(a) Field of the Invention
The present invention relates to a method and apparatus for controlling inter-beam interference, and more particularly, to a method and apparatus for controlling inter-beam interference to mitigate interference between adjacent beams in a stationary multi-beam-based mobile communication system.
(b) Description of the Related Art
Driven by the growth of the IoT (Internet of Things), the rapid spread of smart devices, and the advent of immersive UHD (Ultra High Definition) service, mobile traffic is increasing at a rapid pace and is expected to be more than 1000 times the current rate by 2020. In order to transfer and process this increasing mobile communication traffic, there is a need for 5G mobile communication systems to use new frequency bands that provide wider bandwidth.
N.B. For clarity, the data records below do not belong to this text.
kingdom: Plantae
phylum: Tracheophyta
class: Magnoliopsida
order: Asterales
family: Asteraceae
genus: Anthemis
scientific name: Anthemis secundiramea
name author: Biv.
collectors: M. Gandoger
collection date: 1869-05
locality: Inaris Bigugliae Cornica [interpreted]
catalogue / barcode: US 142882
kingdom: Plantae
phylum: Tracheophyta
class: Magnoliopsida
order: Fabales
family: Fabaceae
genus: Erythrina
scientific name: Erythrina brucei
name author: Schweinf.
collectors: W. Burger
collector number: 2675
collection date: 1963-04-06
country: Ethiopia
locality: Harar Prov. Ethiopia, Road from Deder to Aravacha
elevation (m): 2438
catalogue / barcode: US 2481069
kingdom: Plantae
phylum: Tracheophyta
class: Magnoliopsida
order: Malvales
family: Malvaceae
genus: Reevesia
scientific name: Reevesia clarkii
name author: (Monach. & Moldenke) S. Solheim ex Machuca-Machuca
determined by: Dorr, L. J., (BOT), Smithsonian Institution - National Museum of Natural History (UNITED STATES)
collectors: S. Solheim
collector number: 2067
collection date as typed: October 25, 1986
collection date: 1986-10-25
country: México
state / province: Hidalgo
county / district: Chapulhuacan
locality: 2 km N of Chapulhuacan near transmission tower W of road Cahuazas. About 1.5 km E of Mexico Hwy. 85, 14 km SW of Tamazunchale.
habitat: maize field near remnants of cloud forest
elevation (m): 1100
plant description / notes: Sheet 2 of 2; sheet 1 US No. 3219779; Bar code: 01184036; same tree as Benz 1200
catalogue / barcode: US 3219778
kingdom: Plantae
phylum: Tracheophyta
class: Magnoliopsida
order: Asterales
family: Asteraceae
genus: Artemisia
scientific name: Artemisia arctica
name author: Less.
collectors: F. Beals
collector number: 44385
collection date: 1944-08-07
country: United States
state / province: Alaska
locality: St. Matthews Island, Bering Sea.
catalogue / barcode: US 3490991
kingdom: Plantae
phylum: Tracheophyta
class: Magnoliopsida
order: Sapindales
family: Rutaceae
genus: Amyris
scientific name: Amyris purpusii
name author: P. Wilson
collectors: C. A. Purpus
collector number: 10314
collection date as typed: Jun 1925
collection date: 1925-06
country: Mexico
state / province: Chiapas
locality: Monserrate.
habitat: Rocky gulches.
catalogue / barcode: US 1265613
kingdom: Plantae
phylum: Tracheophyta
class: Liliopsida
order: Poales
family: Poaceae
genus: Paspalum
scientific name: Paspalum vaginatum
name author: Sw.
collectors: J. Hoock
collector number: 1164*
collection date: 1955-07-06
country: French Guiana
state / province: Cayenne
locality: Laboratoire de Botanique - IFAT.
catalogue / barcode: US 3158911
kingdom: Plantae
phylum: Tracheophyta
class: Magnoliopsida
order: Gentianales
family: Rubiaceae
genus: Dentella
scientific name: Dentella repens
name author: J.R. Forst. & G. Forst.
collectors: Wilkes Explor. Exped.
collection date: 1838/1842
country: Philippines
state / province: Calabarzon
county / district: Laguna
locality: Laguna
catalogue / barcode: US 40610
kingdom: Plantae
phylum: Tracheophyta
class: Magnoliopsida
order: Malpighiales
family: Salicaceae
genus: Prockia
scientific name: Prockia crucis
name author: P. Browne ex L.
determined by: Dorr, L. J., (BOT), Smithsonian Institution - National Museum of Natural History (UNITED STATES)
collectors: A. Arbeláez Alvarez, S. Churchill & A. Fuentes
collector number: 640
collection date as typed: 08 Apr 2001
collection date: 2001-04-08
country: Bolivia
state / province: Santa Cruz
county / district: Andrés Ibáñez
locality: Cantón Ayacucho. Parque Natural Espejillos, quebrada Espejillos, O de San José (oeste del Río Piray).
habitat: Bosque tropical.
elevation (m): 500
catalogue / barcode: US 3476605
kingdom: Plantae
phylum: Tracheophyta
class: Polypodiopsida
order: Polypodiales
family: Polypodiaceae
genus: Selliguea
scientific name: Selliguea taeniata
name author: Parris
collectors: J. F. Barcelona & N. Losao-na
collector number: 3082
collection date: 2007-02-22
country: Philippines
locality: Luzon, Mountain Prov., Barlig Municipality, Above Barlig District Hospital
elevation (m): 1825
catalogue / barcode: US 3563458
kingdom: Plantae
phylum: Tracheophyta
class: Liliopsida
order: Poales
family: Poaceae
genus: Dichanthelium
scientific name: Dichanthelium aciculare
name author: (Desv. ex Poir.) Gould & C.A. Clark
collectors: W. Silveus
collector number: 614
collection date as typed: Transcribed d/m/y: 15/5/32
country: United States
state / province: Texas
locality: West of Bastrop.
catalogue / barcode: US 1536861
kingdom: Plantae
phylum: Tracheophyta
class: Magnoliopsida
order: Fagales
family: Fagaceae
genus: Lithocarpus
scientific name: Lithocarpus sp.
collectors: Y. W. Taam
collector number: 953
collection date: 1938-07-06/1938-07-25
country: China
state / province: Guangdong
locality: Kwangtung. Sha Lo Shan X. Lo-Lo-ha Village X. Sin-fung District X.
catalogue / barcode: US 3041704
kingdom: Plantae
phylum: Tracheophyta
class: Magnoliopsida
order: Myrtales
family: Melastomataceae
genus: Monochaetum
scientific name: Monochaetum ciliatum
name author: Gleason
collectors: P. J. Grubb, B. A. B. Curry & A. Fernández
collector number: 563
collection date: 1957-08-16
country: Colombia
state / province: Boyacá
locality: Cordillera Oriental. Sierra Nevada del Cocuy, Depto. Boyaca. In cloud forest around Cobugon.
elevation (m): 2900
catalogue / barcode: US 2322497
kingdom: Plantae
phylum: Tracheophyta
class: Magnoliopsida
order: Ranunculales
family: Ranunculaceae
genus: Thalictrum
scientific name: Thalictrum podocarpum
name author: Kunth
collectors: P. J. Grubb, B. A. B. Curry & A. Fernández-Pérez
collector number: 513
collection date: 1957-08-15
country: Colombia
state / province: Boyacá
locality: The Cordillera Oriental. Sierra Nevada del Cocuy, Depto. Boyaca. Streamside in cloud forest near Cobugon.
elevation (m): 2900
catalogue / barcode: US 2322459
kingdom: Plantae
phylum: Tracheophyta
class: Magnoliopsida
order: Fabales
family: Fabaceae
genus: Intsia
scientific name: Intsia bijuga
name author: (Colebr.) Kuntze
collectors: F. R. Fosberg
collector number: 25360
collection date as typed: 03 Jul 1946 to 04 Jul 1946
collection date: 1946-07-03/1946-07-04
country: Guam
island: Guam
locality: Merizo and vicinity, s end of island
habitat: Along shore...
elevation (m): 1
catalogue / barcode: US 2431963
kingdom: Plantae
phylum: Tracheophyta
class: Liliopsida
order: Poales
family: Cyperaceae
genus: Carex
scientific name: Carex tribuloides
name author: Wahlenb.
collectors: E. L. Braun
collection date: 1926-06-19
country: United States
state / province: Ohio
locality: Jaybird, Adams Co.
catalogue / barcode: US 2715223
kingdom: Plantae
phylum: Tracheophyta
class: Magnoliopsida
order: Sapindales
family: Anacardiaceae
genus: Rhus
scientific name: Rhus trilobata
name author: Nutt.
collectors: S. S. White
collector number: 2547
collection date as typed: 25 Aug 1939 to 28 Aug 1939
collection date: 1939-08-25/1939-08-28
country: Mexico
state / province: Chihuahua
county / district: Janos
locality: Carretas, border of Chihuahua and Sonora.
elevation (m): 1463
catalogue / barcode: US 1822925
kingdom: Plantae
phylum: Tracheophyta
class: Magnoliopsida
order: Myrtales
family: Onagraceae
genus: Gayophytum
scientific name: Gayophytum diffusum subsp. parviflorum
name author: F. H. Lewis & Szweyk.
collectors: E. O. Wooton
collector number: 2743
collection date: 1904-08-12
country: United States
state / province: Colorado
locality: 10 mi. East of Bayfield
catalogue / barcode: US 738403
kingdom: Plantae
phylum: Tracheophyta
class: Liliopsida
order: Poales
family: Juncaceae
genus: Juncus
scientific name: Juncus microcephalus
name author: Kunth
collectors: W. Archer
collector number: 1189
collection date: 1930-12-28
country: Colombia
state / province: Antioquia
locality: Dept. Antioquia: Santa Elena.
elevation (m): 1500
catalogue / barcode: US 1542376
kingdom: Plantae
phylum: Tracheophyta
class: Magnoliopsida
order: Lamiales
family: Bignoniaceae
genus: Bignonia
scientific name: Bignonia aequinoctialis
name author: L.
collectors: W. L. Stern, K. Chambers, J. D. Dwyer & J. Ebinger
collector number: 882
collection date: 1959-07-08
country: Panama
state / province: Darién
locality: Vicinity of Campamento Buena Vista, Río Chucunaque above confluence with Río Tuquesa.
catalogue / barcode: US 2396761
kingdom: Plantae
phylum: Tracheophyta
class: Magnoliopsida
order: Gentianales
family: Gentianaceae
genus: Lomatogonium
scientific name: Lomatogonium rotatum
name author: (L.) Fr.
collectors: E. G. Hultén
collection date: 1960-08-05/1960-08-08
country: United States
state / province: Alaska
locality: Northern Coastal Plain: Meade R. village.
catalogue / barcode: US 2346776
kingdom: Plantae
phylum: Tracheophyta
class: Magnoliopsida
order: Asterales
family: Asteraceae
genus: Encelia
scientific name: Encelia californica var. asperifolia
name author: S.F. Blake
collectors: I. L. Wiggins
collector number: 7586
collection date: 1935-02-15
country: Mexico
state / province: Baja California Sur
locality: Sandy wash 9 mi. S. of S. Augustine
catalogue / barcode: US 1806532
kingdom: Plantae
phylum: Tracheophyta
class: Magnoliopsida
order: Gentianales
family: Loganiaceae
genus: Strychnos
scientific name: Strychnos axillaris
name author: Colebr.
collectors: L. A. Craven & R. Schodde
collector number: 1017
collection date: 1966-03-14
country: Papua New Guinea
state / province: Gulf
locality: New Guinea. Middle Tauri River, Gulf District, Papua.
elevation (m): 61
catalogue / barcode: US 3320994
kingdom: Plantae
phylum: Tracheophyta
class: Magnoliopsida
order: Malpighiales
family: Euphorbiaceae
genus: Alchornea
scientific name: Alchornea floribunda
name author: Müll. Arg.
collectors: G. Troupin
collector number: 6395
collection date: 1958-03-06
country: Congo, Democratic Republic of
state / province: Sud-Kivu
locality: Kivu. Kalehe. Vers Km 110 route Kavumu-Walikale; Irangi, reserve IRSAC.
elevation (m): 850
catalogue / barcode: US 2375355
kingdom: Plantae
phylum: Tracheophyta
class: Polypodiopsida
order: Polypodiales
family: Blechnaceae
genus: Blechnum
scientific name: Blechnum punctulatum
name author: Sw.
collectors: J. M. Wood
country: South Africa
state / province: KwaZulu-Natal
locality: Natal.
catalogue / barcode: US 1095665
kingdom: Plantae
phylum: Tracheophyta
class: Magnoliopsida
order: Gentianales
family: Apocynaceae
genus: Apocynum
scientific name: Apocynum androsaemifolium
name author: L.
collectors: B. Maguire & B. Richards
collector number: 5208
In the light of this, the industry is looking at the use of 30 to 300 GHz millimeter wave bands.
The millimeter wave bands have a wider range of coverage and make continuous allocation of radio resources easier, compared to bands below 3 GHz used in traditional mobile communication networks, which can lead to an increase in the capacity of communication systems. However, millimeter waves propagate in straight lines and cause high propagation loss. To overcome these problems, beamforming techniques on massive antenna arrays are used in millimeter wave-based mobile communication systems.
Beamforming techniques can be divided into fixed beamforming and adaptive beamforming. Fixed beamforming is preferred because of its comparatively low hardware complexity and low operating overhead. Each beam generated by fixed beamforming constitutes a small beam region in which frequency resources are re-used, thus greatly enhancing transmission efficiency of terminals through space-division multiple access.
With space-division multiple access techniques based on conventional fixed beamforming, however, beams overlap to prevent coverage holes, and all beams are constantly emitted. Due to this, terminals in beam overlapping areas are highly affected by inter-beam interference, and have poor signal-to-interference-plus-noise ratio (SINR) performance. Thus, it is difficult to expect an increase in service capacity.
The above information disclosed in this Background section is only for enhancement of understanding of the background of the invention and therefore it may contain information that does not form the prior art that is already known in this country to a person of ordinary skill in the art.